Tries: Contacts

  • + 2 comments

    My first solution was identical and it didn't pass testcase 12:

    from collections import defaultdict
    from sys import stdin
    
    # clean and concise implementation that will fail on testcase 12
    # due to python wasting too much memory on deep chains
    # of characters.
    
    class Node(object):
        def __init__(self):
            self.children = defaultdict(Node)
            self.num_usage = 0
    
    class Trie(object):
        def __init__(self):
            self.root = Node()
            
        def add(self, word):
            node = self.root
            for char in word:
                node = node.children[char]
                node.num_usage += 1
        
        def find(self, partial):
            node = self.root
            for char in partial:
                if char not in node.children:
                    return 0
                node = node.children[char]
            return node.num_usage
    
    n = int(raw_input().strip())
    trie = Trie()
    for a0 in xrange(n):
        op, contact = stdin.readline().strip().split()
        if   op == 'add':
            trie.add(contact)
        elif op == 'find':
            print trie.find(contact)
    

    The problem here is that python is allocating too much memory on storage container for each node (in your case it is list, in my case it is defaultdict, etc.).
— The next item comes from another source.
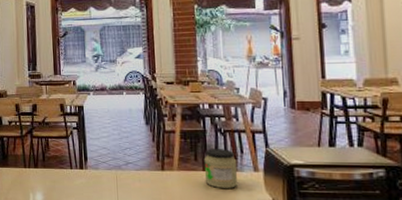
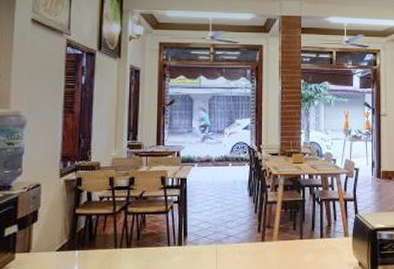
jar: present [203,149,238,188] -> none [301,217,331,255]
That is why on testcase it is throwing error because grader exceeds its memory limit. The solution for python guys is to notice that we add a lot of very long (len == 21) rare (occurs only once) words, however, when we try to find partial, the length of partial doesn't exceed 5 (it wasn't told in tutorial, I found it imperically looking into testacases). It reflects normal situation with words -> the deeper we are going into the trie the smaller frequency becomes for each node. So we are wasting a lot of memory on very deep chains in our trie. One possible solution here is to store in the node the entire remaining suffix for each such long word if this suffix occurs only once. Only if we see this suffix again we split it into the usual trie structure. On example from the task it will be:

    • We add 'hack'. Our trie becomes: root -> 'h' -> 'ack'
    • We add 'hackerrank'. Our trie becomes: root -> 'h' -> 'a' -> 'c' -> 'k' -> 'errank'

    Such scheme allows to save memory by preserving whole suffix (like 'errank') instead of creating deep chain where on each level we would have to allocate storage container for children. This is a bit stupid for this task because this optimization doesn't change memory consumption on global scale in terms of O(n) notation. Personally, I think that the grader memory limit must be slightly increased for this task.
    In case you wonder here is optimized solution:

    from collections import defaultdict
    from sys import stdin
    
    # the whole stupid split suffix functionality
    # is only here because very rare long words will screw memory
    # consumption otherwise
    
    class Node(object):
        def __init__(self):
            self.val = ''
            self.children = defaultdict(Node)
            self.num_usage = 0
        
        @property
        def is_whole_suffix(self):
            return self.num_usage == 1   
        
        @property
        def children_suffix(self):
            assert self.is_whole_suffix         # meaningful only for whole suffixes
            return self.val[1:]                 
        
        def split_suffix(self):
            assert self.is_whole_suffix         # meaningful only for whole suffixes
            child = self.children[self.val[1]]
            child.val = self.val[1:]
            child.num_usage += 1        
            
        def add(self, char):
            if self.is_whole_suffix:            # preserve memory by concatinating
                self.val += char                # characters in suffix  if the word
                return self                     # is used only once
            
            child = self.children[char]
            if child.is_whole_suffix and len(child.val) > 1:
                child.split_suffix()
    
            child.val = char
            child.num_usage += 1
            return child
        
        def get(self, char):
            assert self.has(char)               # because defaultdict is used
            return self.children[char]
        
        def has(self, char):
            return char in self.children
        
        def has_same_suffix(self, rest_partial):
            assert self.is_whole_suffix         # meaningful only for whole suffixes
            return self.children_suffix[:len(rest_partial)] == rest_partial
        
    class Trie(object):
        def __init__(self):
            self.root = Node()
            
        def add(self, word):
            node = self.root
            for char in word:
                node = node.add(char)
        
        def find(self, partial):
            node = self.root
            for i, char in enumerate(partial):
                if node.is_whole_suffix:
                    rest_partial = partial[i:]
                    return int(node.has_same_suffix(rest_partial))
                if not node.has(char):
                    return 0
                node = node.get(char)
            return node.num_usage
    
    n = int(raw_input().strip())
    trie = Trie()
    for a0 in xrange(n):
        op, contact = stdin.readline().strip().split()
        if   op == 'add':
            trie.add(contact)
        elif op == 'find':
            print trie.find(contact)